Reputation: 199
I'm trying to use this regex
art\..*[A-Z].*\s
to extract the text in bold here
some text bla art. 100 of Important_text other text bla
Basically, I would like to extract all the text that follow this pattern:
*art.* *number* *whatever* *first word that starts in uppercase*
But it's not working as expected. Any suggestion?
Upvotes: 1
Views: 89
Reputation: 133438
With your shown samples, please try following.
\bart\..*?\d+.*?[A-Z]\w*
Explanation: Adding detailed explanation for above.
\b ##mentioning word boundary here.
art\. ##Looking for word art with a literal dot here.
.*?\d+ ##Using non-greedy approach for matching 1 or more digits.
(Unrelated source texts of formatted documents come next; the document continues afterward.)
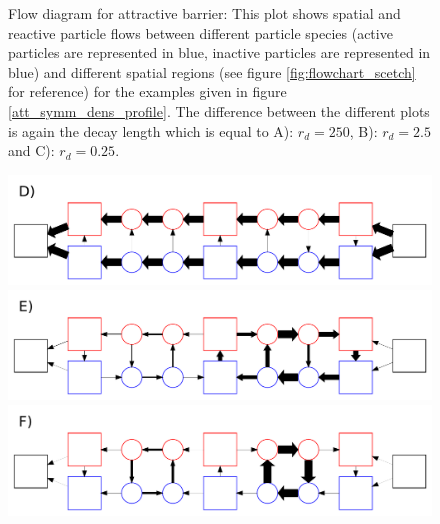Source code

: \begin{minipage}[t]{.372 \textwidth}
    \vspace{.5 cm}
    \begin{figure}[H]
        \caption{Flow diagram for attractive barrier: This plot shows spatial and reactive particle flows between different particle species (active particles are represented in blue, inactive particles are represented in blue) and different spatial regions (see figure \ref{fig:flowchart_scetch} for reference) for the examples given in figure \ref{att_symm_dens_profile}. The difference between the different plots is again the decay length which is equal to \newline A): $r_d=250$, B): $r_d=2.5$ and \newline C): $r_d = 0.25$.
    \label{fig:flow_attractive}}
    \end{figure}
\end{minipage}\hspace{0.02 \textwidth}\begin{minipage}[t]{.608 \textwidth}
    \begin{figure}[H]
        \includegraphics[width = 1 \textwidth]{plots/att_flowchart0.pdf}
        \includegraphics[width = 1 \textwidth]{plots/att_flowchart1.pdf}
        \includegraphics[width = 1 \textwidth]{plots/att_flowchart2.pdf}
    \end{figure}
\end{minipage}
.*?[A-Z]\w* ##Using non-greedy approach to match 1 capital letter followed by word characters.
Upvotes: 5
Reputation: 163207
You can match art.
then match until the first digits and then match until the first occurrence of an uppercase char.
\bart\.\D*\d+[^A-Z]*[A-Z]\S*
The pattern matches
\bart\.
Match art.
preceded by a word boundary\D*\d+
Match 0+ times a non digit, followed by 1+ digits[^A-Z]*
Match 0+ times any char except A-Z[A-Z]\S*
Match a char A-Z followed by optional non whitespace chars.If the word has to start with A-Z you can assert a whitespace boundary to the left using (?<!\S)
before matching an uppercase char A-Z.
\bart\.\D*\d+[^A-Z]*(?<!\S)[A-Z]\S*
Upvotes: 4